Meridian Brothers
Meridian Brothers y El Grupo Renacimiento
Sorti le 4 août
Label Ansonia
Genre world
À l’heure où de nombreux labels indépendants, portés par de vrais «diggers», œuvrent à la réévaluation de groupes que l’histoire a oubliés, la formation colombienne Meridian Brothers remet au goût du jour El Grupo Renacimiento, groupe de «salsa dura» à la courte existence.
À la faveur de quelques enregistrements dans les années 1970, El Grupo Renacimiento avait réussi à capturer le «zeitgeist» de la capitale colombienne et ce qui tourmentait la jeunesse, dans sa tête et dans son cœur, au temps des premières guérillas révolutionnaires. On comprend que les musiciens, d’orientation marxiste – comme la plupart des groupes armés du pays à l’époque –, n’aient pas fait long feu; dans le pays du narcotrafic, tous les membres du Grupo Renacimiento sont tombés dans la drogue puis, rapidement, dans l’oubli.
C’est du moins ce que raconte la légende, que les Meridian Brothers ont inventée de toutes pièces. C’est le coup de théâtre : El Grupo Renacimiento n’a jamais existé, et le septet mythique est en fait composé de… cinq musiciens, bien vivants! Autour du guitariste Eblis Álvarez, les Meridian Brothers sont devenus, depuis leur formation il y a 25 ans, un pilier de la scène avant-gardiste de Bogotá, mélangeant aux rythmes latino-américains des sonorités allant du rock à la musique électronique expérimentale, en passant par le post-punk et la pop. Dans leur nouvel album, les Meridian Brothers se réincarnent donc en rois ressuscités de la «salsa dura», sous-genre qui privilégie les instruments aux paroles.
Les Meridian Brothers se réincarnent en rois ressuscités de la « salsa dura »

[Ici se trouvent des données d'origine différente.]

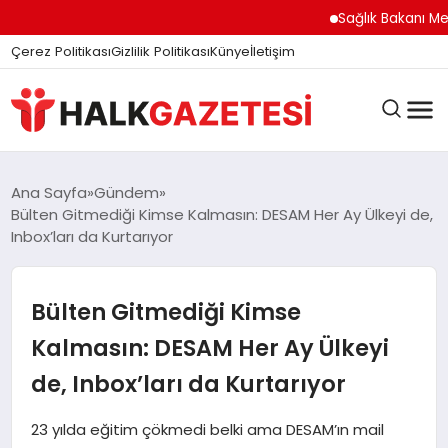
felix markets
felix markets finans
felix markets
felix markets pro
felix markets 360
Sağlık Bakanı Memişoğ
Çerez Politikası
Gizlilik Politikası
Künye
İletişim
DÜNYA
Ana Sayfa
Gündem
Bülten Gitmediği Kimse Kalmasın: DESAM Her Ay Ülkeyi de,
Inbox’ları da Kurtarıyor
EĞITIM
Bülten Gitmediği Kimse
EKONOMI
Kalmasın: DESAM Her Ay Ülkeyi
de, Inbox’ları da Kurtarıyor
GÜNDEM
23 yılda eğitim çökmedi belki ama DESAM’ın mail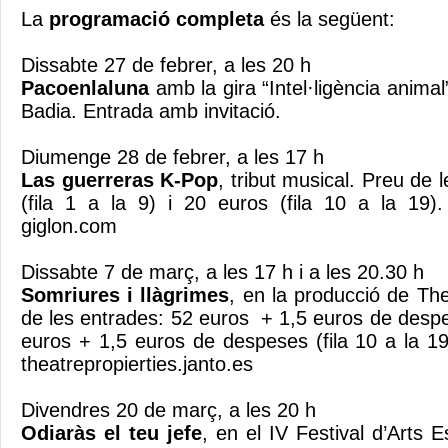
La
programació completa
és la següent:
Dissabte 27 de febrer, a les 20 h
Pacoenlaluna
amb la gira “Intel·ligència animal
Badia. Entrada amb invitació.
Diumenge 28 de febrer, a les 17 h
Las guerreras K-Pop
, tribut musical. Preu de 
(fila 1 a la 9) i 20 euros (fila 10 a la 19)
giglon.com
Dissabte 7 de març, a les 17 h i a les 20.30 h
Somriures i llàgrimes
, en la producció de The
de les entrades: 52 euros + 1,5 euros de despese
euros + 1,5 euros de despeses (fila 10 a la 1
theatrepropierties.janto.es
Divendres 20 de març, a les 20 h
Odiaràs el teu jefe
, en el IV Festival d’Arts 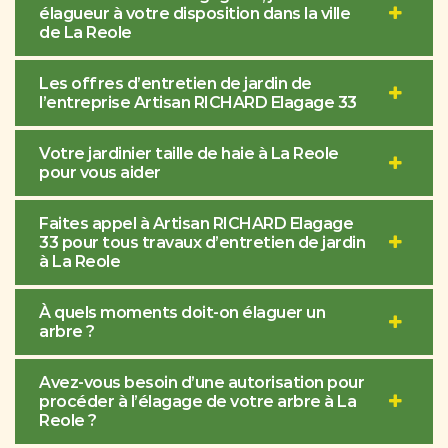
élagueur à votre disposition dans la ville
de La Reole
Les offres d’entretien de jardin de
l’entreprise Artisan RICHARD Elagage 33
Votre jardinier taille de haie à La Reole
pour vous aider
Faites appel à Artisan RICHARD Elagage
33 pour tous travaux d’entretien de jardin
à La Reole
À quels moments doit-on élaguer un
arbre ?
Avez-vous besoin d’une autorisation pour
procéder à l’élagage de votre arbre à La
Reole ?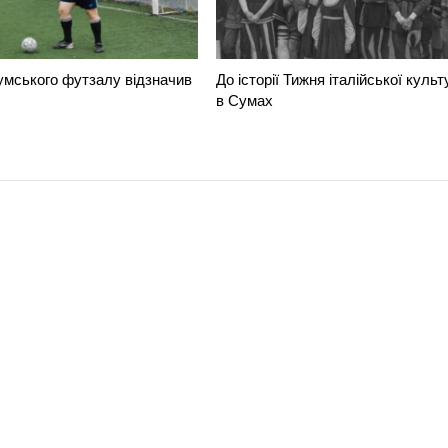
умського футзалу відзначив
До історії Тижня італійської культ
в Сумах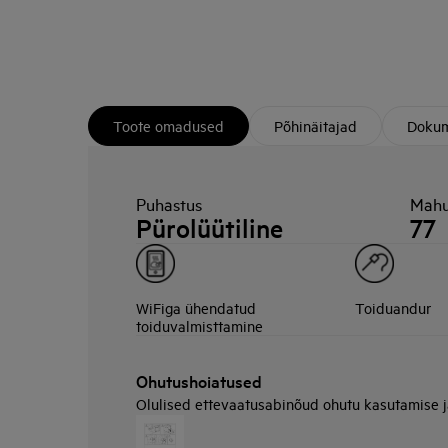
Toote omadused
Põhinäitajad
Dokum
Puhastus
Mahu
Pürolüütiline
77
WiFiga ühendatud
Toiduandur
toiduvalmisttamine
Ohutushoiatused
Olulised ettevaatusabinõud ohutu kasutamise 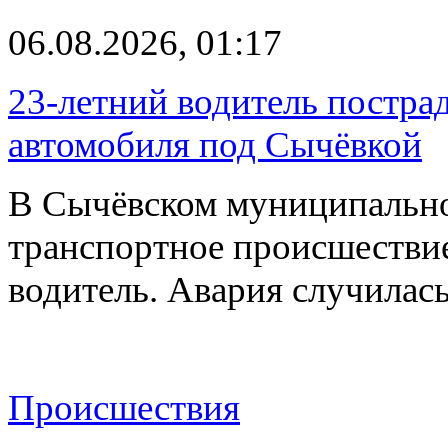
06.08.2026, 01:17
23-летний водитель постра
автомобиля под Сычёвкой
В Сычёвском муниципально
транспортное происшествие
водитель. Авария случилась
Происшествия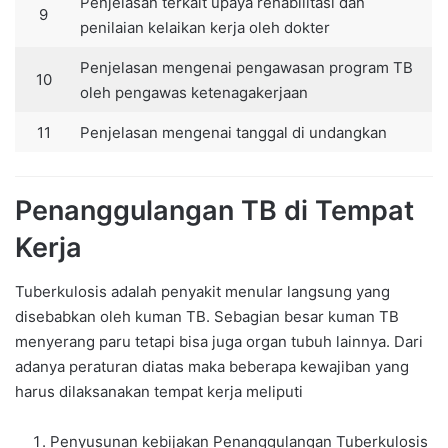
Penjelasan terkait upaya rehabilitasi dan
9
penilaian kelaikan kerja oleh dokter
Penjelasan mengenai pengawasan program TB
10
oleh pengawas ketenagakerjaan
11
Penjelasan mengenai tanggal di undangkan
Penanggulangan TB di Tempat
Kerja
Tuberkulosis adalah penyakit menular langsung yang
disebabkan oleh kuman TB. Sebagian besar kuman TB
menyerang paru tetapi bisa juga organ tubuh lainnya. Dari
adanya peraturan diatas maka beberapa kewajiban yang
harus dilaksanakan tempat kerja meliputi
Penyusunan kebijakan Penanggulangan Tuberkulosis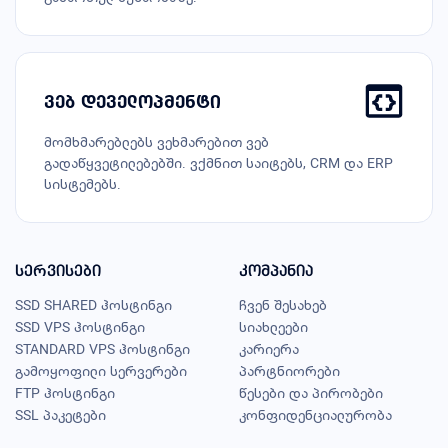
ვებ დეველოპმენტი
მომხმარებლებს ვეხმარებით ვებ
გადაწყვეტილებებში. ვქმნით საიტებს, CRM და ERP
სისტემებს.
სერვისები
კომპანია
SSD SHARED ჰოსტინგი
ჩვენ შესახებ
SSD VPS ჰოსტინგი
სიახლეები
STANDARD VPS ჰოსტინგი
კარიერა
გამოყოფილი სერვერები
პარტნიორები
FTP ჰოსტინგი
წესები და პირობები
SSL პაკეტები
კონფიდენციალურობა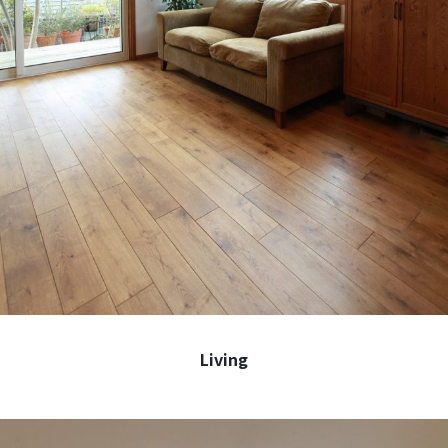
Living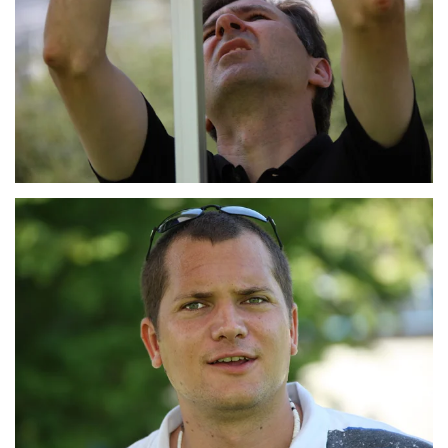
ZOOM
ZOOM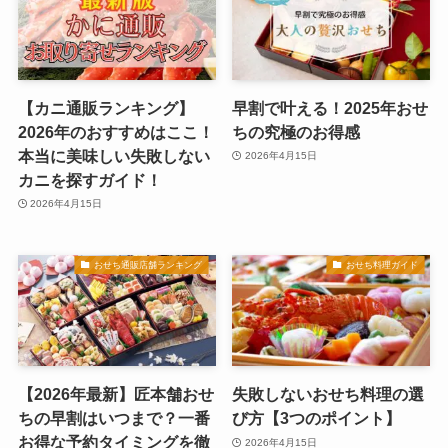
【カニ通販ランキング】
早割で叶える！2025年おせ
2026年のおすすめはここ！
ちの究極のお得感
本当に美味しい失敗しない
2026年4月15日
カニを探すガイド！
2026年4月15日
おせち通販店舗ランキング
おせち料理ガイド
【2026年最新】匠本舗おせ
失敗しないおせち料理の選
ちの早割はいつまで？一番
び方【3つのポイント】
お得な予約タイミングを徹
2026年4月15日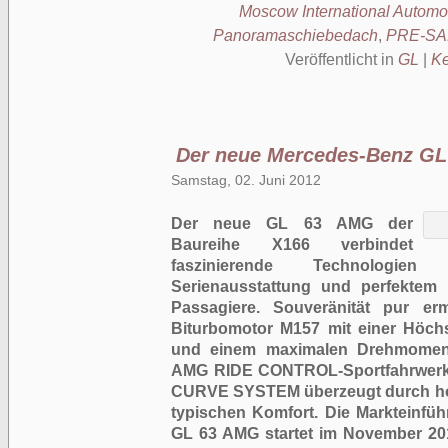
Moscow International Automo
Panoramaschiebedach
,
PRE-SA
Veröffentlicht in
GL
|
Ke
Der neue Mercedes-Benz GL
Samstag, 02. Juni 2012
Der neue GL 63 AMG der
Baureihe X166 verbindet
faszinierende Technologien
Serienausstattung und perfektem 
Passagiere. Souveränität pur erm
Biturbomotor M157 mit einer Höch
und einem maximalen Drehmomen
AMG RIDE CONTROL-Sportfahrwerk 
CURVE SYSTEM überzeugt durch ho
typischen Komfort. Die Markteinf
GL 63 AMG startet im November 20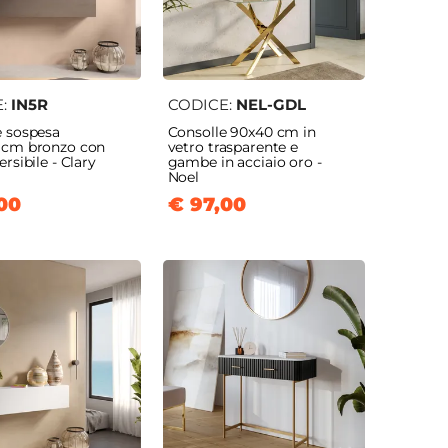
E:
IN5R
CODICE:
NEL-GDL
e sospesa
Consolle 90x40 cm in
 cm bronzo con
vetro trasparente e
ersibile - Clary
gambe in acciaio oro -
Noel
00
€ 97,00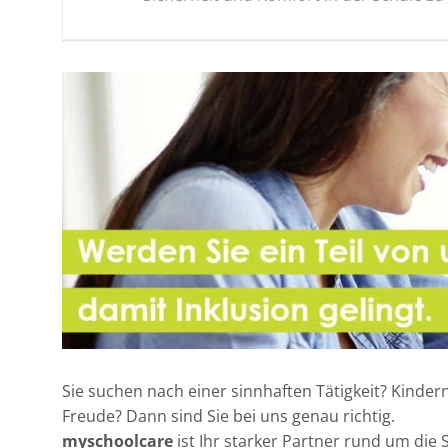
Sie suchen nach einer sinnhaften Tätigkeit? Kinder
Freude? Dann sind Sie bei uns genau richtig.
myschoolcare
ist Ihr starker Partner rund um die 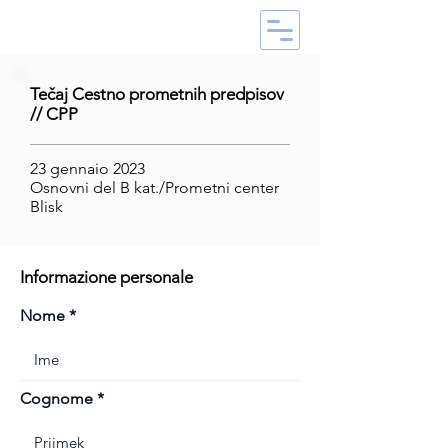
Tečaj Cestno prometnih predpisov
// CPP
23 gennaio 2023
Osnovni del B kat./Prometni center
Blisk
Informazione personale
Nome
Cognome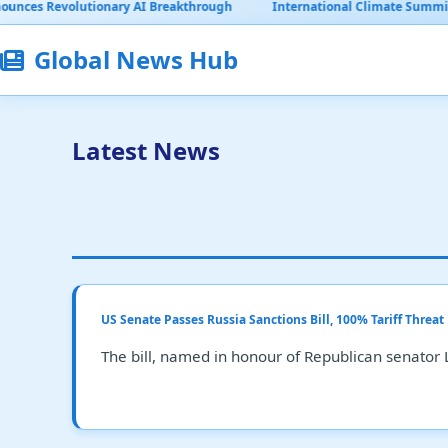
y AI Breakthrough
International Climate Summit Reaches Historic A
Global News Hub
Latest News
US Senate Passes Russia Sanctions Bill, 100% Tariff Threa
The bill, named in honour of Republican senator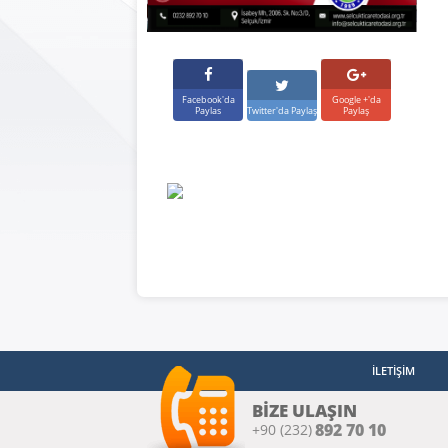
Or
Şe
Bir
Facebook'da
Google +'da
Paylas
Twitter'da Paylaş
Paylaş
Kiş
İşl
Kor
İLETİŞİM
BİZE ULAŞIN
892 70 10
+90 (232)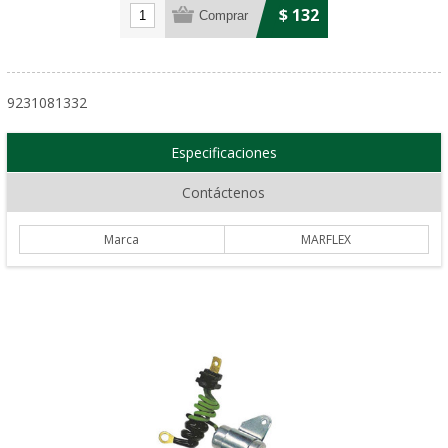
$ 132
9231081332
Especificaciones
Contáctenos
Marca
MARFLEX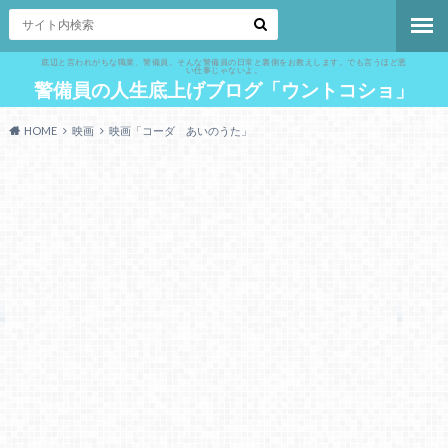
底辺と言われがちな職業、警備員。そんな警備員の日常と裏側をお教えします。でも言うほど悪
い仕事じゃないよ。
警備員の人生底上げブログ「ウントコショ」
HOME
映画
映画「コーダ あいのうた」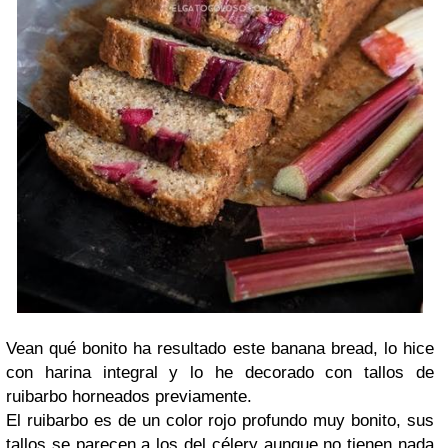
Vean qué bonito ha resultado este banana bread, lo hice
con harina integral y lo he decorado con tallos de
ruibarbo horneados previamente.
El ruibarbo es de un color rojo profundo muy bonito, sus
tallos se parecen a los del célery aunque no tienen nada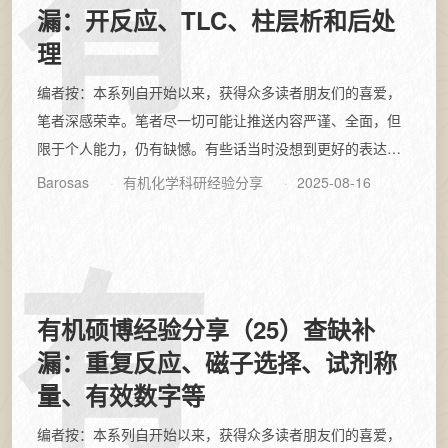
有
漏：开反应、TLC、柱层析和后处
理
编者按：本系列自开始以来，获得众多读者朋友们的喜爱，
笔者深感荣幸。笔者尽一切可能让推送内容严谨、全面，但
限于个人能力，仍有缺憾。有些话当时没想到更好的表达，
或限于文章篇幅和主旨不得不忍痛割爱，这...
Barosas
有机化学科研经验分享
2025-08-16
有
有机硕博经验分享（25）查缺补
漏：重复反应、磁子选择、试剂称
量、有效数字等
编者按：本系列自开始以来，获得众多读者朋友们的喜爱，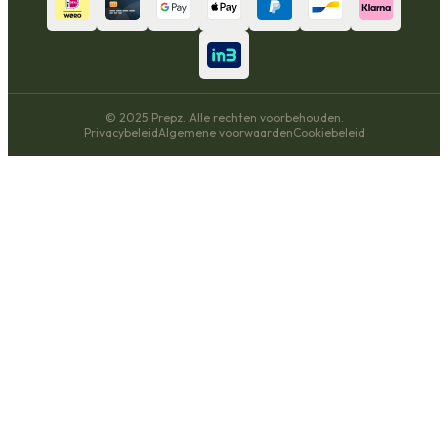
© 2025 Prepz. Alle rechten voorbehouden.
Privacybeleid
Algemene voorwaarden
Cookiebeleid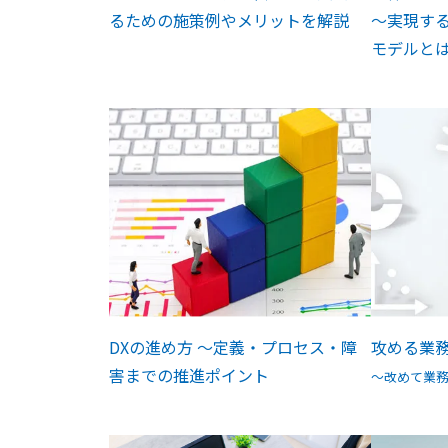
るための施策例やメリットを解説
～実現する
モデルと
DXの進め方 ～定義・プロセス・障
攻める業
害までの推進ポイント
～改めて業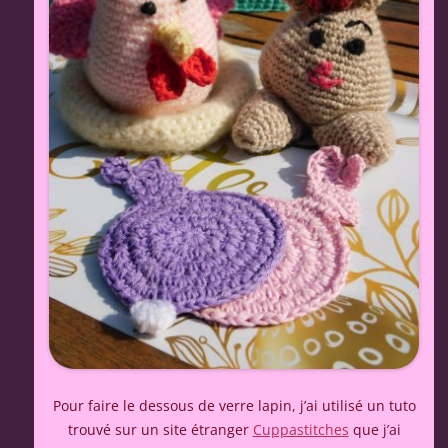
Pour faire le dessous de verre lapin, j’ai utilisé un tuto
trouvé sur un site étranger
Cuppastitches
que j’ai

Les Meridian Brothers ont déjà, par le passé, «collaboré» avec des groupes imaginaires; El Grupo Renacimiento n’est pas leur coup d’essai, mais avec ce groupe rêvé, celui qui devait être leur inspiration ultime et la voix d’un pays déchiré par la guerre civile, Eblis Álvarez et consorts s’en donnent à cœur joie. Pour preuve, le titre qui ouvre cet album, La policía, est une salsa endiablée dont les paroles dénoncent les violences policières. «Police pourrie, pas marrant / Anarchie absolue, la solution», dit un refrain à scander en manif tout en dansant des pas chaloupés. L’hymne antiflics ultime ?
Meridian Brothers y El Grupo Renacimiento poursuit ainsi durant 40 minutes des réflexions sur un monde prétendument du passé. Dans Metamorfosis, l’alter ego fictif d’Eblis Álvarez imagine, d’une voix à peine forcée, se réveiller un jour dans la peau d’un robot, demandant à un «frère du futur» de l’aider à trouver «l’illumination» dans un monde «plein de caméras / plein de drones» : de la fausse science-fiction qui met le doigt sur les dérives de la société du «tout électronique», auquel fait aussi écho Descarga profética et son algorithme décrit comme un évènement miraculeux.
D’autres facettes du discours engagé du groupe ont à voir avec l’imminence d’une guerre (Bomba atómica : «Ils veulent l’utiliser / Pour anéantir les peuples») ou encore du «vice qui domine et qui fait de moi son esclave» (Hermana necesito). Ailleurs, Álvarez chante les louanges de la «salsa dura» et de ses musiciens, les «salseros», selon lui de vrais punks (Poema del salsero resentido), avant d’extirper toute la mélancolie qui émane de cette musique du peuple (Triste son).
Musicalement, c’est de la salsa à l’os, jouée par des musiciens en pleine possession de leurs moyens, qui ajoutent ici et là une touche de bachata, de merengue, de cumbia ou de musique jíbara, n’utilisant l’électronique que dans des effets d’écho, pour une légère touche psychédélique.
Ce qui finit de faire de Meridian Brothers y El Grupo Renacimiento un album extraordinaire, c’est qu’il ressuscite aussi un label – véritable, celui-ci : Ansonia Records, créé à New York en 1949 par un immigré portoricain, et jadis label de référence pour la musique latino-américaine. Racheté en 2019 par la «music supervisor» Liza Richardson (The Leftovers, Watchmen, Narcos…), Ansonia signe avec les Meridian Brothers sa première sortie depuis 1990. «¡Ay!»